> _Job item_: Go through the entries below from the first line and output each one exactly, up to and including the line with "online Informationsveranstaltungen der".

> _Data extract_:
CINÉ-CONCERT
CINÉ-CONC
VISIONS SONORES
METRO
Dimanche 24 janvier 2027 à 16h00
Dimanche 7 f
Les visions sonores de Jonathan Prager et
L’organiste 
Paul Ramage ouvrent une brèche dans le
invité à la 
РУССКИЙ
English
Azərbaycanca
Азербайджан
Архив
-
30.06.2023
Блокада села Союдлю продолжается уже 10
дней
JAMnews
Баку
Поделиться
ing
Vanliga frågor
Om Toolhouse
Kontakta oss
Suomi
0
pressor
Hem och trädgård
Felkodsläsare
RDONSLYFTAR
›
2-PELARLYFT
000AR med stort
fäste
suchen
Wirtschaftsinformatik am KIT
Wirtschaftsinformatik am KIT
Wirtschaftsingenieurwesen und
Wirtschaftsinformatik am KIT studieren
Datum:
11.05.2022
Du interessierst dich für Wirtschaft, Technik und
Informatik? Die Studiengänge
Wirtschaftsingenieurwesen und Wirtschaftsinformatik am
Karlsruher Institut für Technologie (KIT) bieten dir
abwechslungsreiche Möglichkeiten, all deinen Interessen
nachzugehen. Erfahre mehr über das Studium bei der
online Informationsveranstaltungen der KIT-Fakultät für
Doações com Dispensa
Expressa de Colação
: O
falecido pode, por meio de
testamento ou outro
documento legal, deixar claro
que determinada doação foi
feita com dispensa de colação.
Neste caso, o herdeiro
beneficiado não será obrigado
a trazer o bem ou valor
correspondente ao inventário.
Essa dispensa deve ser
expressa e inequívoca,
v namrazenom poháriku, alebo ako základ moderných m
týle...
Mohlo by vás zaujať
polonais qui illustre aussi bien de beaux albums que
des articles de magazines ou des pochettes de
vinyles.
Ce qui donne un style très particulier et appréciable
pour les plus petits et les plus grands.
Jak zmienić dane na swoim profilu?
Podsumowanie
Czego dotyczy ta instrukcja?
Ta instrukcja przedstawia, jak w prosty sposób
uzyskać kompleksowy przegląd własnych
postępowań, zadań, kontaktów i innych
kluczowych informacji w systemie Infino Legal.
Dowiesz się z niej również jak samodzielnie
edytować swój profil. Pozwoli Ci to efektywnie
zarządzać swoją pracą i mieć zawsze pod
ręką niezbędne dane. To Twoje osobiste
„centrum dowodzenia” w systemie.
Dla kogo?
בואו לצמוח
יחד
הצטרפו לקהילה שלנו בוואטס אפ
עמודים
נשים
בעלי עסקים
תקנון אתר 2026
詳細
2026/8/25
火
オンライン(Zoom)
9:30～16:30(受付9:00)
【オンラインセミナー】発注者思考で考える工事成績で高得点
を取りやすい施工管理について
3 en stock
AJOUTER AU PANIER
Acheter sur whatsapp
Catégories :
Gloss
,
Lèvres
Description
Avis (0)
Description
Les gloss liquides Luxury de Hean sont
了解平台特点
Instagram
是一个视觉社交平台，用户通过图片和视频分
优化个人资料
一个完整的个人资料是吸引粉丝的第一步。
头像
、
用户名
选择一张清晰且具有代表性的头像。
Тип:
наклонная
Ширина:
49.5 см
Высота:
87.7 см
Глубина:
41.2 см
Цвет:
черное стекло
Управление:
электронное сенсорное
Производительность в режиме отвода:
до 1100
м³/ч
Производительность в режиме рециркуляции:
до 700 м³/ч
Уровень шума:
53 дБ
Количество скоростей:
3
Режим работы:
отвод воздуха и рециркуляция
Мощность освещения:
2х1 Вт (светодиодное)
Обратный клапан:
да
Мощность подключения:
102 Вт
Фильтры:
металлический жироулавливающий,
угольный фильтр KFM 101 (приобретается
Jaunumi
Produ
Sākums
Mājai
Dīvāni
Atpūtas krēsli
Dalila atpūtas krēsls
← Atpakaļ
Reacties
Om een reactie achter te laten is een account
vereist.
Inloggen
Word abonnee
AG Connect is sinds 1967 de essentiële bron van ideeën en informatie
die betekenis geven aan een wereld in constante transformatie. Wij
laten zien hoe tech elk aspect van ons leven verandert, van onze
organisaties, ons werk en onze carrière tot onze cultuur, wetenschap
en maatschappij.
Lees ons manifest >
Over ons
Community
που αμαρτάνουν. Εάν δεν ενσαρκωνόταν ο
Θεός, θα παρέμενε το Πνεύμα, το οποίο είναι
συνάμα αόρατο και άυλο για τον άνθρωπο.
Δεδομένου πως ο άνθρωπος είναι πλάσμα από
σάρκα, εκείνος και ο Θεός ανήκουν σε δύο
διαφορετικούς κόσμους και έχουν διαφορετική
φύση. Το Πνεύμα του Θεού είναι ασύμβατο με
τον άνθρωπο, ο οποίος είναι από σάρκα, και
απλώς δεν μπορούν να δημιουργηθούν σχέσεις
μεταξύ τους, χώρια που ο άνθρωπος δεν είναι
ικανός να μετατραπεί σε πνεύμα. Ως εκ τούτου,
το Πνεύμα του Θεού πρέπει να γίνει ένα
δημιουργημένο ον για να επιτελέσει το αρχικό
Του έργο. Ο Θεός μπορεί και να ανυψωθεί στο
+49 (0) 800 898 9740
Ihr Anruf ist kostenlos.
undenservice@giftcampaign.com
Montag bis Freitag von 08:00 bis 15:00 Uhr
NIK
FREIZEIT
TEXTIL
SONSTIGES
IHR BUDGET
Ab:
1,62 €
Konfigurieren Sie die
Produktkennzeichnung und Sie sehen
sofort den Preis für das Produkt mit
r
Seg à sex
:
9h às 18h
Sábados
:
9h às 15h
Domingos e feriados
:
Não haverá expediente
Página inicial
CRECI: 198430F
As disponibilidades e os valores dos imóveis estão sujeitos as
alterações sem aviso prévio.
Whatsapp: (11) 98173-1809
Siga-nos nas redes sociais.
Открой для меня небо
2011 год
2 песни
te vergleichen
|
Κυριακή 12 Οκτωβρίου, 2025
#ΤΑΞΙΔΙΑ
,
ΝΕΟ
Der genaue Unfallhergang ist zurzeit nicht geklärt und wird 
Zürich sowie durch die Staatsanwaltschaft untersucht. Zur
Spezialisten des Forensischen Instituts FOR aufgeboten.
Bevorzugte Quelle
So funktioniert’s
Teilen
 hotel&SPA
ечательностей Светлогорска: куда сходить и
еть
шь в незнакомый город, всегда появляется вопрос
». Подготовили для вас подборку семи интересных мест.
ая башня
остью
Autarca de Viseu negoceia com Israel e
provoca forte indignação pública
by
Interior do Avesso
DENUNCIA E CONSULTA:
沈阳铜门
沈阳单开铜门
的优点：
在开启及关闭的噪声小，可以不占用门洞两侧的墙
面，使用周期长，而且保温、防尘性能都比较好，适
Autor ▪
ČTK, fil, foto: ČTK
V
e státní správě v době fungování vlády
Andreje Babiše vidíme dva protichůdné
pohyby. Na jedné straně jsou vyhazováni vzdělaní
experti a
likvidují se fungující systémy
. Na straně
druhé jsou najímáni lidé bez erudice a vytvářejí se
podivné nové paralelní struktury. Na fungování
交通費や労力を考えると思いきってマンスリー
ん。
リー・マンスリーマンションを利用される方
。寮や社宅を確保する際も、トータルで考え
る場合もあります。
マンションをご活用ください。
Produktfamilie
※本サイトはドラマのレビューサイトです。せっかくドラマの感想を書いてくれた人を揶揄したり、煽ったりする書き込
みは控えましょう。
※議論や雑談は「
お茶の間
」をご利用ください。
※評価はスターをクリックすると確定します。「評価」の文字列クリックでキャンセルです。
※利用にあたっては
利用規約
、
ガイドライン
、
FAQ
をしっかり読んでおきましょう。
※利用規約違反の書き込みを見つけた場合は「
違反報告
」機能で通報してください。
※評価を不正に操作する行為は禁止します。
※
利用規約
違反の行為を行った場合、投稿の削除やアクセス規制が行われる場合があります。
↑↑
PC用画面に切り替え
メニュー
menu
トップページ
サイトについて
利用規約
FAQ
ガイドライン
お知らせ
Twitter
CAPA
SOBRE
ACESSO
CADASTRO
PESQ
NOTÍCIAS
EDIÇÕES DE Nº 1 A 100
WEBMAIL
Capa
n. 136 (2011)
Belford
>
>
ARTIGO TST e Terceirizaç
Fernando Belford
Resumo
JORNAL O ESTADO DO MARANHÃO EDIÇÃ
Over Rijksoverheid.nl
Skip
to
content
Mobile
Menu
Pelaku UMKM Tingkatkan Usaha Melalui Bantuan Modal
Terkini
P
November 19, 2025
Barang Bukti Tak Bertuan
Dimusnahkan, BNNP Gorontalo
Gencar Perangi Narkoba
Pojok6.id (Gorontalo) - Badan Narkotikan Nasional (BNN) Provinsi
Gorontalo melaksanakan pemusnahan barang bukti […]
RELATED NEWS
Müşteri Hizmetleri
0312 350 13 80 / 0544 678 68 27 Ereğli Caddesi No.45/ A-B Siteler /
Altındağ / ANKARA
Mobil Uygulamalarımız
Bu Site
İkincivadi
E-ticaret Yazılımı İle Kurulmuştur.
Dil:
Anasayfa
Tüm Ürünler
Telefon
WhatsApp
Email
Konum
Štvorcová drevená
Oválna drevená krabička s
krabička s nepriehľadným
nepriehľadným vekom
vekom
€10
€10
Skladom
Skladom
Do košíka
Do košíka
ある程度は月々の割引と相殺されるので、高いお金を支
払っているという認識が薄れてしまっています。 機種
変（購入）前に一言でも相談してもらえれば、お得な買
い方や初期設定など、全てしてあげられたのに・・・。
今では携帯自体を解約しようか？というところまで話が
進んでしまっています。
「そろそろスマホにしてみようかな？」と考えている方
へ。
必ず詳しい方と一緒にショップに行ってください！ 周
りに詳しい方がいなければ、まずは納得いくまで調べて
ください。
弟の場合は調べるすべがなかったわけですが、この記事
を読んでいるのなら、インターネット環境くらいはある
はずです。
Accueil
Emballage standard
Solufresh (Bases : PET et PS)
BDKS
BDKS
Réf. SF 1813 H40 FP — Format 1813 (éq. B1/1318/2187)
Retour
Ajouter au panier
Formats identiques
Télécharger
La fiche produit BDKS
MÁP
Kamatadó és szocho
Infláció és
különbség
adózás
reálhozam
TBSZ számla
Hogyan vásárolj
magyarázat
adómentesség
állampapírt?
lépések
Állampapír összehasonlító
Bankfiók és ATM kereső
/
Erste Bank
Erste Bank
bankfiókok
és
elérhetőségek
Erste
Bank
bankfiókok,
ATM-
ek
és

> _Task solution_:
CINÉ-CONCERT
CINÉ-CONC
VISIONS SONORES
METRO
Dimanche 24 janvier 2027 à 16h00
Dimanche 7 f
Les visions sonores de Jonathan Prager et
L’organiste 
Paul Ramage ouvrent une brèche dans le
invité à la 
РУССКИЙ
English
Azərbaycanca
Азербайджан
Архив
-
30.06.2023
Блокада села Союдлю продолжается уже 10
дней
JAMnews
Баку
Поделиться
ing
Vanliga frågor
Om Toolhouse
Kontakta oss
Suomi
0
pressor
Hem och trädgård
Felkodsläsare
RDONSLYFTAR
›
2-PELARLYFT
000AR med stort
fäste
suchen
Wirtschaftsinformatik am KIT
Wirtschaftsinformatik am KIT
Wirtschaftsingenieurwesen und
Wirtschaftsinformatik am KIT studieren
Datum:
11.05.2022
Du interessierst dich für Wirtschaft, Technik und
Informatik? Die Studiengänge
Wirtschaftsingenieurwesen und Wirtschaftsinformatik am
Karlsruher Institut für Technologie (KIT) bieten dir
abwechslungsreiche Möglichkeiten, all deinen Interessen
nachzugehen. Erfahre mehr über das Studium bei der
online Informationsveranstaltungen der KIT-Fakultät für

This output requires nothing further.